I’ll be honest, TXRed, I’m going to leave that to Dorothy. My brain right now is mush and just looking at stats makes my eyes spin and I want to curl up in the corner and whimper. Sorry.
Q3 is from ZsuZsa.
As far as a topic, I know I’ve asked on this one before, but “Marketing for the rank beginner” (yes, 2.5 years after the first book came out, I’m still a rank beginner). As in, don’t bother to tell me to get things out to my newsletter subscribers, because I don’t have any of those and don’t know how to get ones who aren’t related to me.
This isn’t an answer, sorry, but more of a promise. Let me get through the next couple of weeks and I’ll do a post or two focusing on marketing. It needs to be something I put some thought into and, as I told TXRed, my brain is mush right now.
Q4 is from Harryvoyager:
On questions, how does one know when the serial numbers are sufficiently filed off?
jagliopress already gave a pretty good answer. I’d like to expand on it a bit. First of all, it depends on what you are filing the numbers off of. If it is something modern and well-known, you need to be very careful or shark lawyers will come knocking at your door. The best way to find out if you’ve managed to do it is to write it and then give it to some several people you know who are familiar with the source material. Don’t tell them you want them to see if you’ve filed the serial numbers off. Don’t tell them what your inspiration or source material was. Wait to see if they comment on it being like that original source. If they do, ask if it felt too close to the original and why. If they don’t, tell them what your inspiration is and see what their reaction happens to be.

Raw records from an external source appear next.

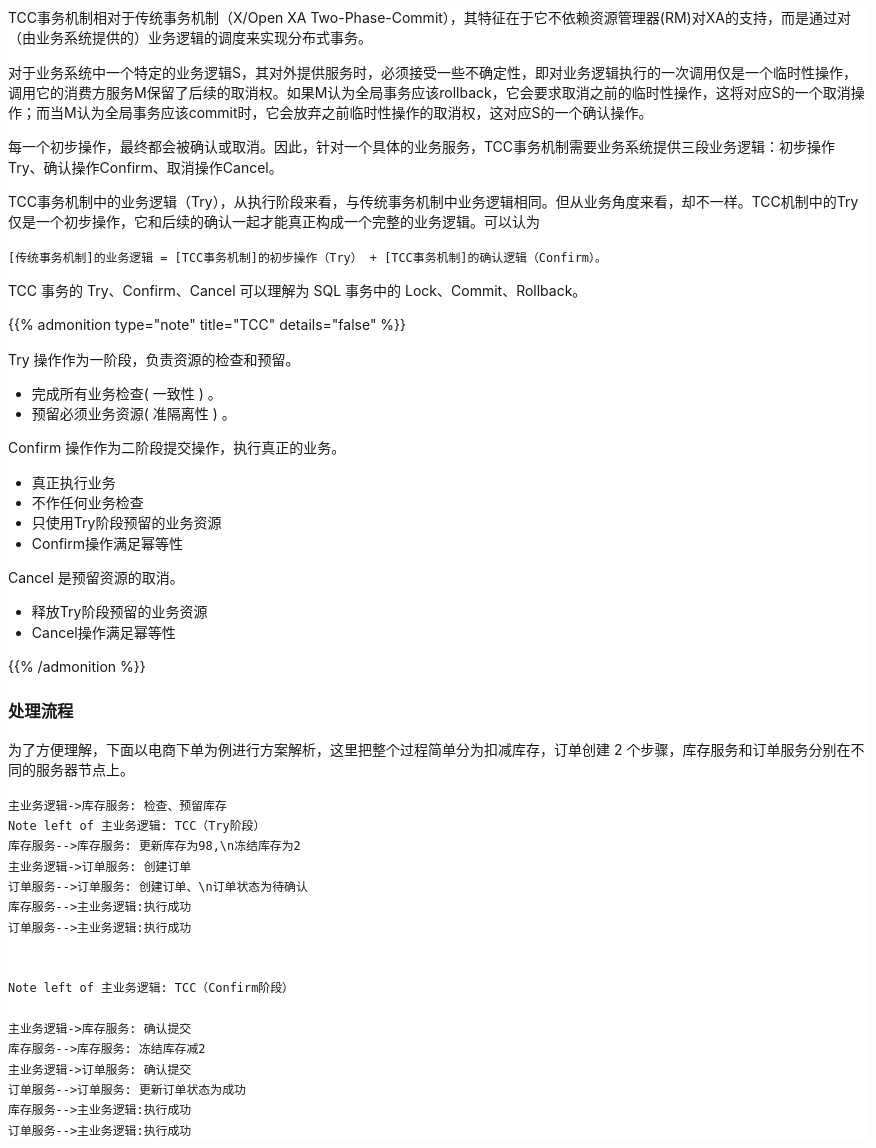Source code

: TCC事务机制相对于传统事务机制（X/Open XA Two-Phase-Commit），其特征在于它不依赖资源管理器(RM)对XA的支持，而是通过对（由业务系统提供的）业务逻辑的调度来实现分布式事务。

对于业务系统中一个特定的业务逻辑S，其对外提供服务时，必须接受一些不确定性，即对业务逻辑执行的一次调用仅是一个临时性操作，调用它的消费方服务M保留了后续的取消权。如果M认为全局事务应该rollback，它会要求取消之前的临时性操作，这将对应S的一个取消操作；而当M认为全局事务应该commit时，它会放弃之前临时性操作的取消权，这对应S的一个确认操作。

每一个初步操作，最终都会被确认或取消。因此，针对一个具体的业务服务，TCC事务机制需要业务系统提供三段业务逻辑：初步操作Try、确认操作Confirm、取消操作Cancel。

TCC事务机制中的业务逻辑（Try），从执行阶段来看，与传统事务机制中业务逻辑相同。但从业务角度来看，却不一样。TCC机制中的Try仅是一个初步操作，它和后续的确认一起才能真正构成一个完整的业务逻辑。可以认为

```	
[传统事务机制]的业务逻辑 = [TCC事务机制]的初步操作（Try） + [TCC事务机制]的确认逻辑（Confirm）。
```

TCC 事务的 Try、Confirm、Cancel 可以理解为 SQL 事务中的 Lock、Commit、Rollback。



{{% admonition type="note" title="TCC" details="false" %}}

Try 操作作为一阶段，负责资源的检查和预留。

- 完成所有业务检查( 一致性 ) 。
- 预留必须业务资源( 准隔离性 ) 。

Confirm 操作作为二阶段提交操作，执行真正的业务。

- 真正执行业务
- 不作任何业务检查
- 只使用Try阶段预留的业务资源
- Confirm操作满足幂等性

Cancel 是预留资源的取消。

- 释放Try阶段预留的业务资源
- Cancel操作满足幂等性

{{% /admonition %}}




### 处理流程

为了方便理解，下面以电商下单为例进行方案解析，这里把整个过程简单分为扣减库存，订单创建 2 个步骤，库存服务和订单服务分别在不同的服务器节点上。

```sequence
主业务逻辑->库存服务: 检查、预留库存
Note left of 主业务逻辑: TCC（Try阶段）
库存服务-->库存服务: 更新库存为98,\n冻结库存为2
主业务逻辑->订单服务: 创建订单
订单服务-->订单服务: 创建订单、\n订单状态为待确认
库存服务-->主业务逻辑:执行成功
订单服务-->主业务逻辑:执行成功


Note left of 主业务逻辑: TCC（Confirm阶段）

主业务逻辑->库存服务: 确认提交
库存服务-->库存服务: 冻结库存减2
主业务逻辑->订单服务: 确认提交
订单服务-->订单服务: 更新订单状态为成功
库存服务-->主业务逻辑:执行成功
订单服务-->主业务逻辑:执行成功
```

Here’s the thing. There really are very few “original” ideas out there any more. It is really more a matter of how you make it your own. Simply changing a letter or two of a character or location name isn’t going to be enough. What spin makes the story yours and yours alone?
I’ll check in on the comments here and on the earlier post later. The contractor is back. If you have more questions, let me know and I’ll do my best to answer.
Until later!
Featured image created using Midjourney AI.
Thanks. I’ve been wondering, too, at which point to end a series, except this one reached a nice tidy (?) point, allowing me to shift gears to a new secondary series.
That’s a question I’ve been asking myself a lot the last year or so. I’ve finished one series and it very well may spawn a secondary series. Another series is in the middle story arc and when that ends it will lead into a secondary series. But ending the Honor & Duty series really killed me in one way but was freeing in another.
Thank you. I’ll have to see if I even know anyone who knows the source characters.
One thing I’m realizing is, the corollary to that is, if I did it as straight up fan-fic, would it even be recognizable? And I think here the answer is probably no.
I’ve ripped off a number of ideas, and no one’s commented yet. Perhaps they weren’t looking, to be sure.
I assume that the Scrivener tutorials have left you lost? Assuming you seen their YouTube channel?
If so here’s a few author based tutorials:
https://www.youtube.com/results?search_query=scrivener
Compiling is a lot more straightforward in the current MacOS version, but I still use Vellum for the final tweaks.